The alias sends but the recipient sees a different from address
This indicates the alias is not set as the primary send-from address in Outlook. When composing a new email, click the From button in the message window. Select Other Email Address. Type the alias address manually. The alias must be selected each time you send from it. To make it the default, you cannot change the default from address for an Exchange account in Outlook; you must use the alias as the primary SMTP address in Exchange Admin Center.
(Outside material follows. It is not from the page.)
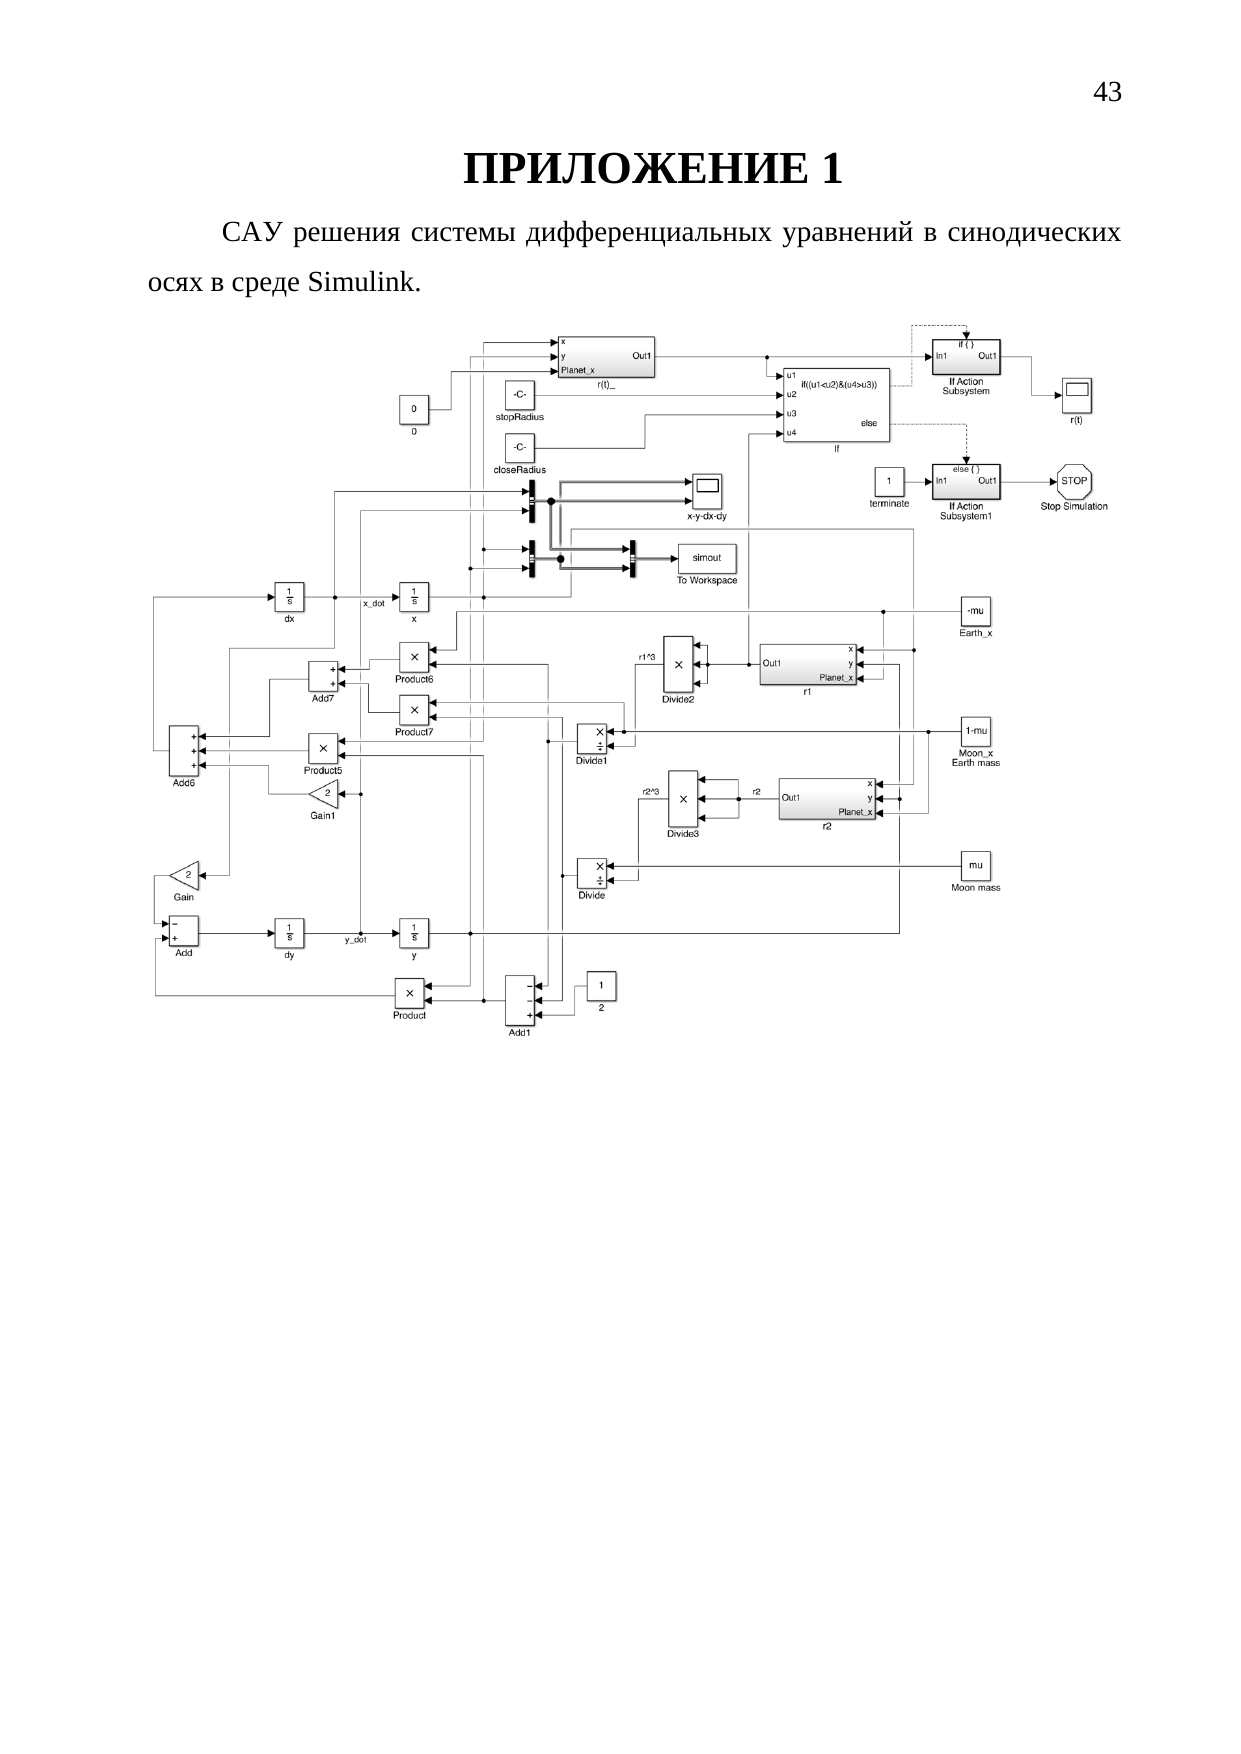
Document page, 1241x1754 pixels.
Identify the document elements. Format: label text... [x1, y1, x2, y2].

picture [146, 318, 1114, 1053]
subtitle ПРИЛОЖЕНИЕ 1 [185, 141, 1122, 194]
text САУ решения системы дифференциальных уравнений в синодических осях в среде Simulink. [148, 214, 1122, 298]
| Item | Tenant Change Before Fix | Tenant Change After Fix |
|---|---|---|
| Alias permission | Missing or points to old tenant object | Granted on the user mailbox in new tenant |
| Outlook profile | Stores stale alias mapping | Fresh profile with correct permissions |
| Autocomplete cache | Contains old routing address | Cleared and rebuilt with new tenant data |
| Shared mailbox (if applicable) | Not migrated or missing permissions | Created in new tenant with full access |
You can now send email from an alias address in Outlook after a tenant change. Verify the fix by sending a test message to a secondary account and checking the From header. If you manage multiple users, consider exporting the alias list from the old tenant and importing it as proxy addresses in the new tenant before granting permissions. This prevents missing alias issues across your organization.